Bagatellschaden aus Sicht des Geschädigten
Bei der Beurteilung der Frage, ob ein Bagatellschaden vorliegt, kommt es entscheidend auf die Erkenntnismöglichkeiten des Geschädigten an.
Bei der Beurteilung der Frage, ob ein Bagatellschaden vorliegt, kommt es entscheidend auf die Erkenntnismöglichkeiten des Geschädigten an. Dieser Ansicht ist das Amtsgericht Lünen (Urteil vom 02.03.2010 / AZ: 8 C 974/09).
Immer wieder Anlass zu Auseinandersetzungen gibt die Frage, bis zu welcher Grenze ein so genannter Bagatellschaden vorliegt, mit der Folge, dass ein durch den Geschädigten beauftragtes Gutachten nicht durch die gegnerische Versicherung zu ersetzen ist. In einem Urteil vom 30.11.2004 (AZ: VI ZR 365/03) ist der Bundesgerichtshof bei Reparaturkosten in Höhe von etwa 715 Euro jedenfalls nicht von einem Bagatellschaden ausgegangen, wobei dieser Wert im Allgemeinen als Bruttowert interpretiert wird. Andere Gerichte haben die Grenze zwischen 500 und 1000 Euro angesetzt.

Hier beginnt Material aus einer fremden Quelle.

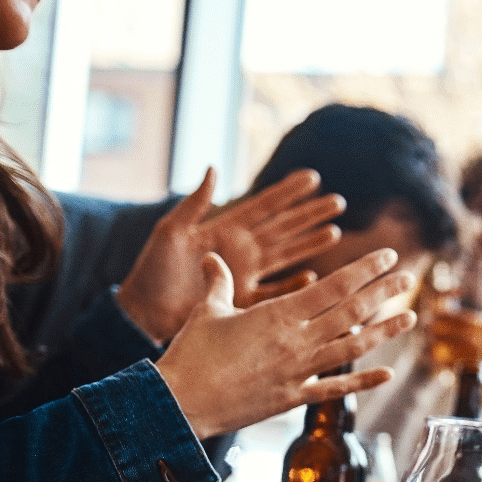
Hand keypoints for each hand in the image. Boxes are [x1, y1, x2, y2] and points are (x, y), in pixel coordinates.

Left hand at [117, 168, 343, 343]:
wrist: (144, 312)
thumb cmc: (152, 271)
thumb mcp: (170, 232)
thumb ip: (194, 204)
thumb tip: (213, 168)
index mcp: (224, 230)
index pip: (263, 206)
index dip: (287, 191)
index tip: (313, 177)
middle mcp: (240, 251)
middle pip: (283, 228)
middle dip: (310, 215)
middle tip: (337, 202)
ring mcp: (244, 276)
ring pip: (286, 256)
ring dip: (310, 245)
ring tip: (336, 233)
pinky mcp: (243, 301)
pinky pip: (276, 293)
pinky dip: (294, 286)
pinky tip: (313, 277)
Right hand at [155, 249, 417, 438]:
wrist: (181, 403)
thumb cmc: (190, 355)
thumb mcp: (207, 311)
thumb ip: (218, 283)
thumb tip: (213, 257)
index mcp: (279, 314)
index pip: (334, 286)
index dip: (364, 270)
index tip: (388, 257)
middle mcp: (296, 341)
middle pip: (351, 311)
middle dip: (383, 293)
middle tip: (408, 277)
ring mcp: (298, 371)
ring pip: (352, 347)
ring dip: (383, 332)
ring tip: (409, 317)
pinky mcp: (294, 398)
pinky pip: (335, 388)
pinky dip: (363, 381)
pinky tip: (386, 374)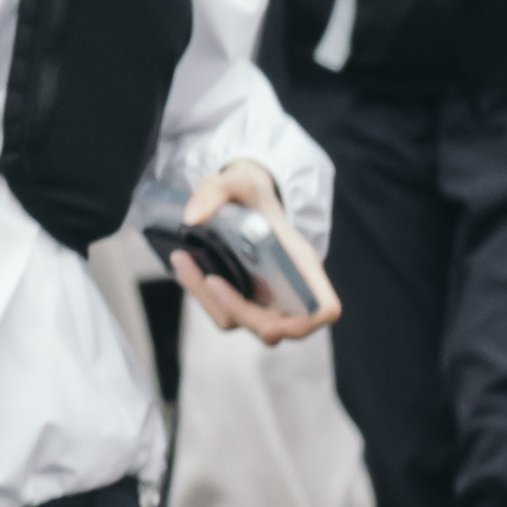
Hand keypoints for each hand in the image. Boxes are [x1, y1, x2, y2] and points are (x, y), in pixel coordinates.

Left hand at [172, 165, 331, 342]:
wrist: (240, 195)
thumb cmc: (249, 192)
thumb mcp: (236, 180)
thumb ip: (215, 190)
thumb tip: (192, 217)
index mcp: (301, 264)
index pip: (323, 308)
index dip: (306, 324)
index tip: (275, 324)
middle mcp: (287, 287)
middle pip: (275, 326)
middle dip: (240, 311)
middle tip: (211, 280)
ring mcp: (263, 297)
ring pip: (241, 322)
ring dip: (210, 301)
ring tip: (184, 260)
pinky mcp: (240, 297)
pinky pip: (222, 311)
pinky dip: (201, 294)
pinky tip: (183, 263)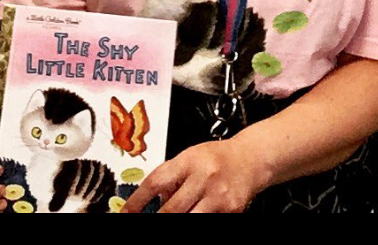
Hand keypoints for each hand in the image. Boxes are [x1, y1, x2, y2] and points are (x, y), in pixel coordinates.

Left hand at [123, 140, 264, 213]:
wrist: (251, 158)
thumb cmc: (218, 157)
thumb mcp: (191, 157)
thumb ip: (172, 177)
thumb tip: (151, 202)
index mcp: (189, 160)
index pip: (156, 182)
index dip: (137, 201)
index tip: (125, 213)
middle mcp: (204, 177)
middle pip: (170, 210)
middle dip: (156, 218)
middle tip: (147, 218)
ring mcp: (218, 196)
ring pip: (189, 219)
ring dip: (175, 220)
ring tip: (170, 215)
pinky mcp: (231, 211)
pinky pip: (207, 220)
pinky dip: (197, 219)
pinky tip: (195, 213)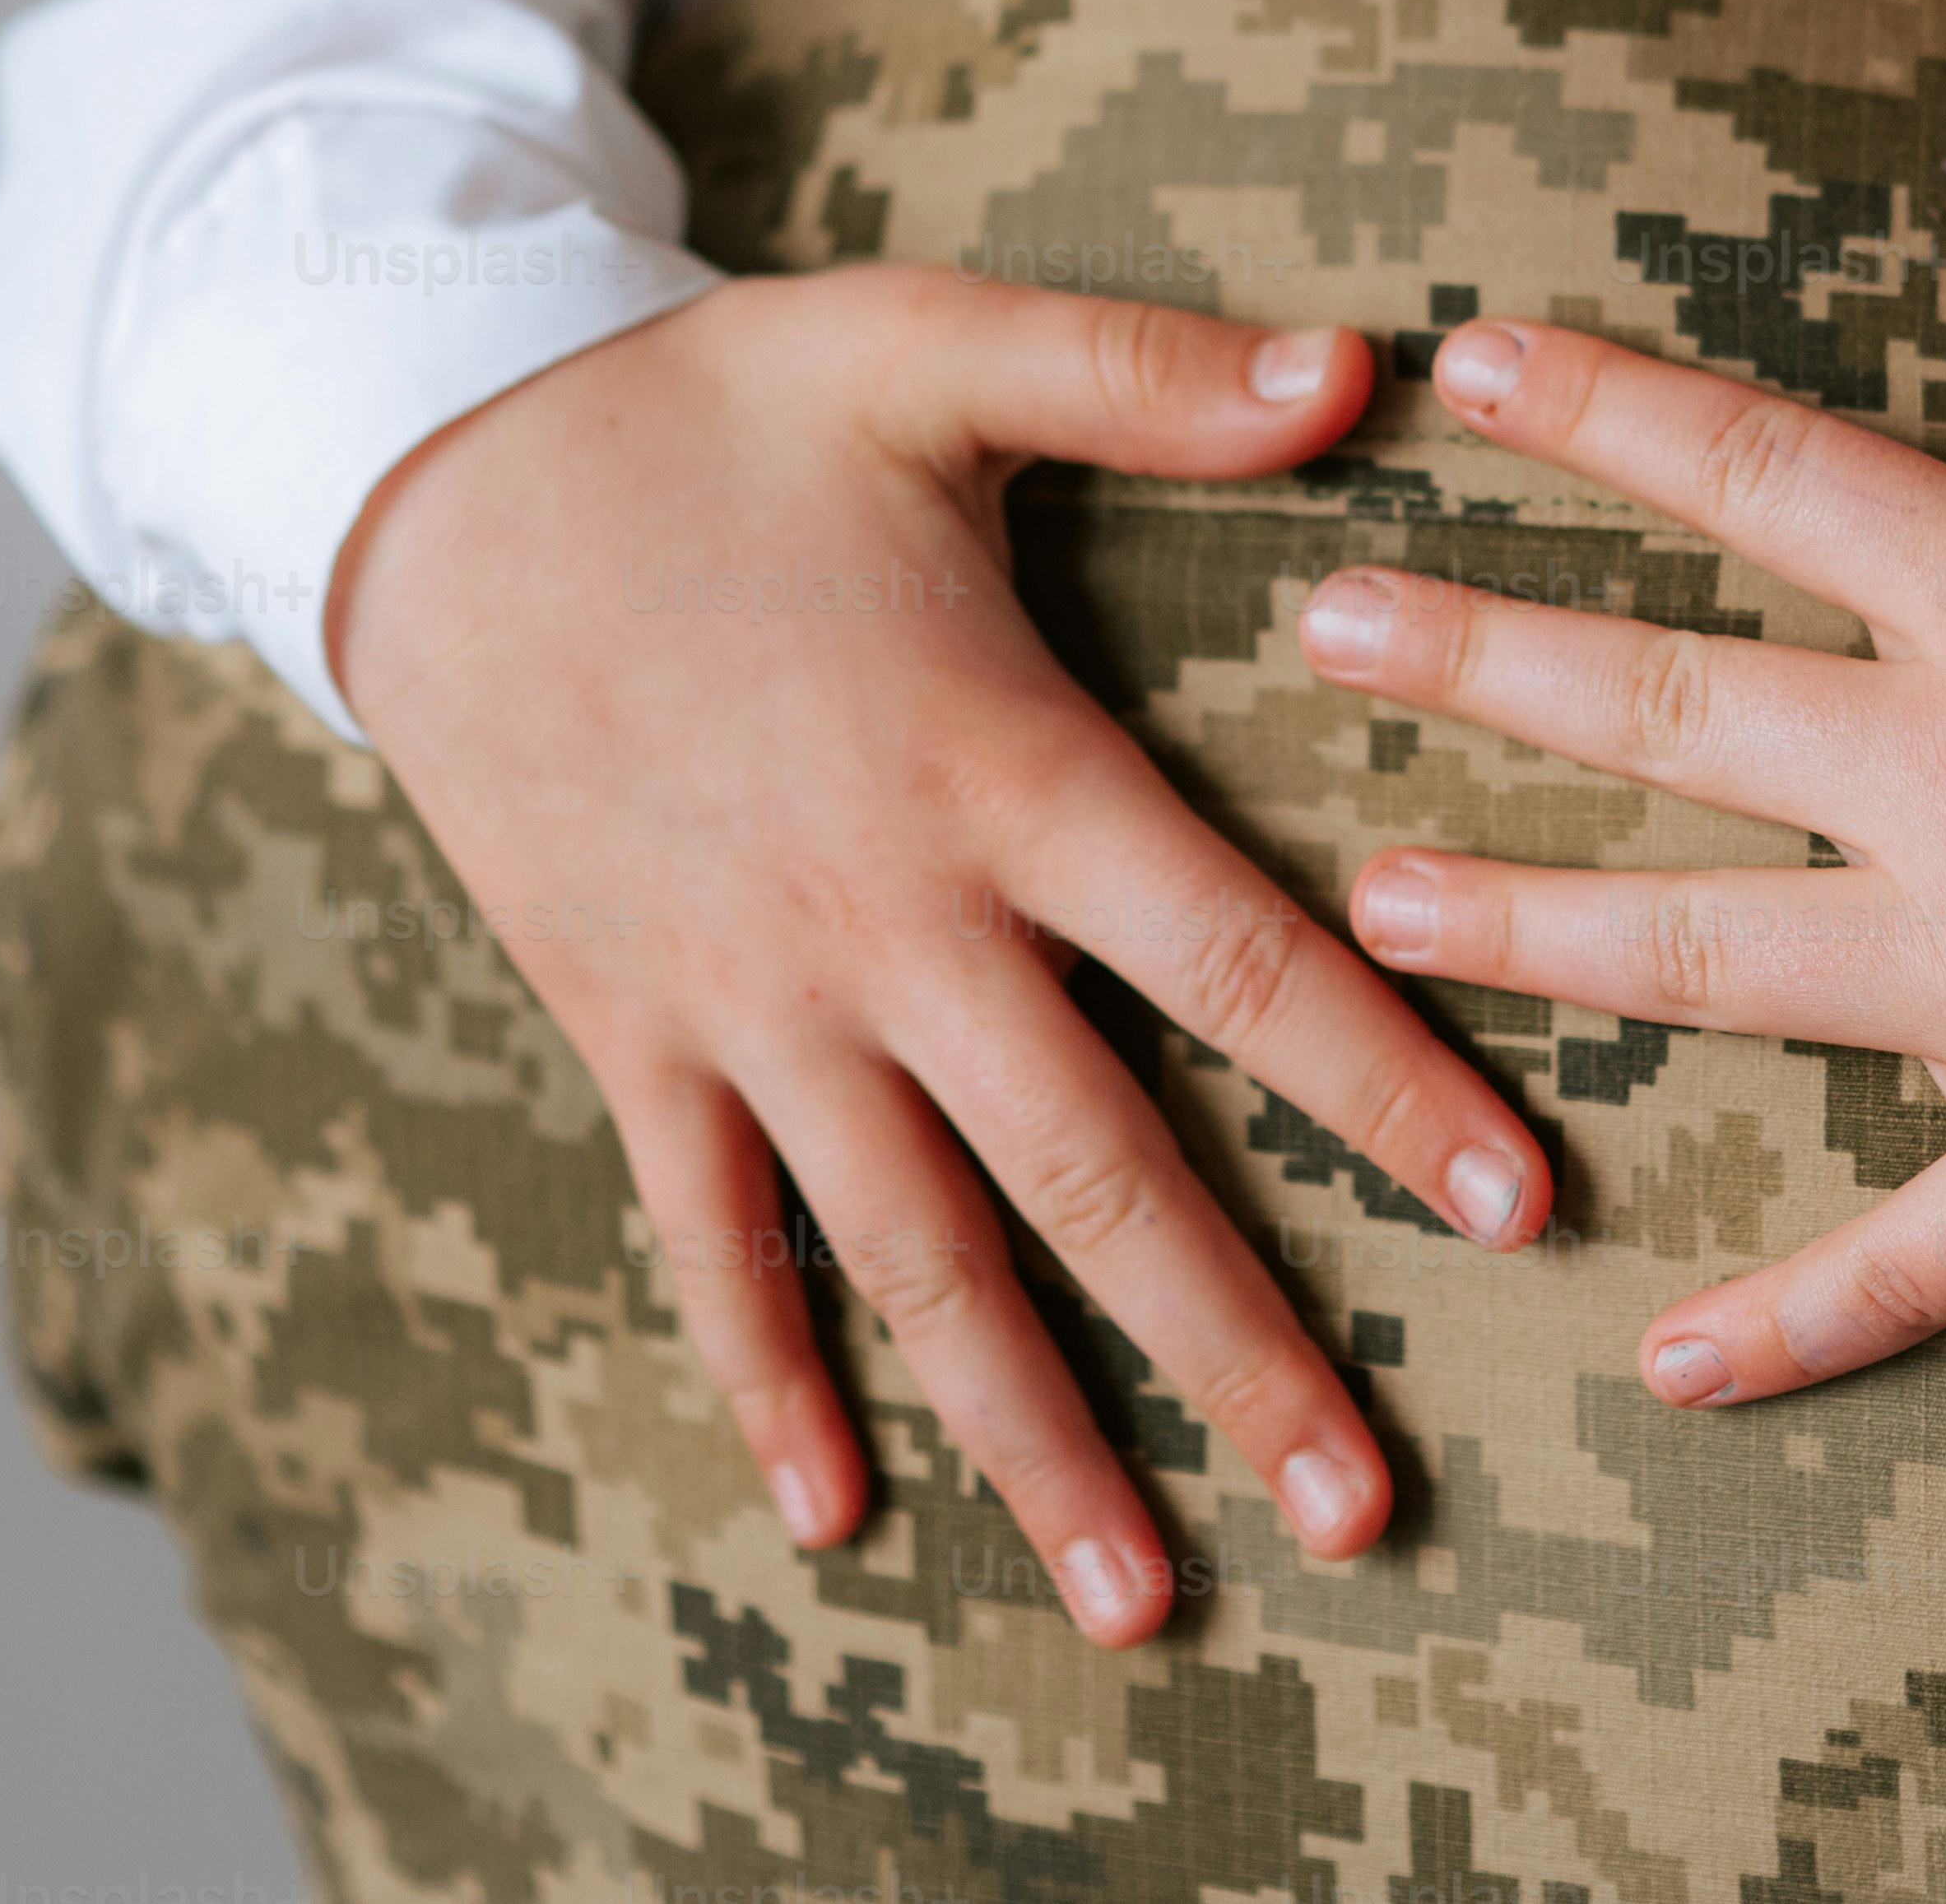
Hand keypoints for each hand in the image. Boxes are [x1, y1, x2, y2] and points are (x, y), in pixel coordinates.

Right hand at [327, 268, 1548, 1643]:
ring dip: (1033, 1433)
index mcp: (997, 765)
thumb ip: (1146, 371)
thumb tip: (1362, 364)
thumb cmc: (708, 408)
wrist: (430, 482)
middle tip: (1362, 1503)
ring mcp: (749, 998)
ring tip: (1144, 1598)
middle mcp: (885, 920)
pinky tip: (838, 1522)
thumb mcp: (929, 346)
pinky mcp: (633, 1029)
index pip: (1233, 959)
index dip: (1381, 1086)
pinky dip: (770, 1381)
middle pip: (1091, 1168)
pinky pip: (711, 1240)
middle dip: (1235, 1345)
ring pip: (918, 1255)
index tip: (1515, 1213)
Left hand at [1309, 183, 1945, 1409]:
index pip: (1761, 478)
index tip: (1464, 368)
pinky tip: (1661, 1364)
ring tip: (1371, 914)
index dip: (1605, 413)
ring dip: (1523, 933)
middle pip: (1664, 708)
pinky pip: (1895, 1263)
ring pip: (1702, 961)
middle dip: (1475, 660)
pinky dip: (1779, 1328)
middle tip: (1322, 632)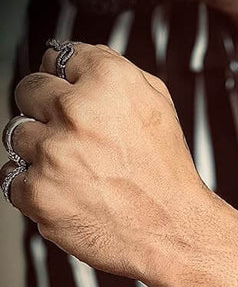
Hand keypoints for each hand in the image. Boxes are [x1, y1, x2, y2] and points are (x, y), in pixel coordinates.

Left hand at [1, 43, 210, 277]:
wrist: (173, 229)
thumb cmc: (168, 173)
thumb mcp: (158, 106)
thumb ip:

Trotz der relativen Unsicherheit bezüglich solcher fixer Grenzen wird in fast allen Urteilen betont, dass es auf die Sicht des Geschädigten ankommen muss. Als technischer Laie fehlt diesem auch bei Kleinschäden in der Regel die Expertise, um beurteilen zu können, ob die Behebung eines Schadens nun 500, 800 oder 1000 Euro kosten wird. Wie das Amtsgericht Lünen im vorliegenden Fall neigen viele Gerichte daher dazu, die Bagatellschadengrenze großzügig auszulegen.
Auszug aus der Urteilsbegründung:
Auch die für die Einholung des von der Klägerin in Auftrag gegebenen Sachverständigengutachtens angefallenen Kosten sind von der Beklagten zu ersetzen, da es sich um Koste einer zweckentsprechenden Rechtsverfolgung handelt. Für die Frage der Erforderlichkeit und Zweckmäßigkeit einer solchen Begutachtung ist auf die Sicht des Geschädigten zum Zeitpunkt der Beauftragung abzustellen; es kommt darauf an, ob ein verständig und wirtschaftlich denkender Geschädigter nach seinen Erkenntnissen und Möglichkeiten die Einschaltung eines Sachverständigen für geboten erachten durfte (BGH NJW 2005, 356). Insofern ist nicht allein darauf abzustellen, ob die durch die Begutachtung ermittelte Schadenshöhe einen bestimmten Betrag überschreitet oder in einem bestimmten Verhältnis zu den Sachverständigenkosten steht, denn zum Zeitpunkt der Beauftragung des Gutachters ist dem Geschädigten diese Höhe gerade nicht bekannt (BGH a.a.O.).
Im vorliegenden Fall lag der vom Sachverständigen ermittelte Reparaturaufwand bei über 700 Euro. Nach Ansicht des Gericht handelte es sich daher nicht bloß um einen Bagatellschaden. Im Übrigen ist für einen Laien wie der Klägerin gerade im Fall von Lackschäden nur schwer möglich, den Schadenumfang einzuschätzen. Die Klägerin durfte daher die Einholung eines Sachverständigengutachtens jedenfalls aus der maßgeblichen ex ante-Sicht für erforderlich halten.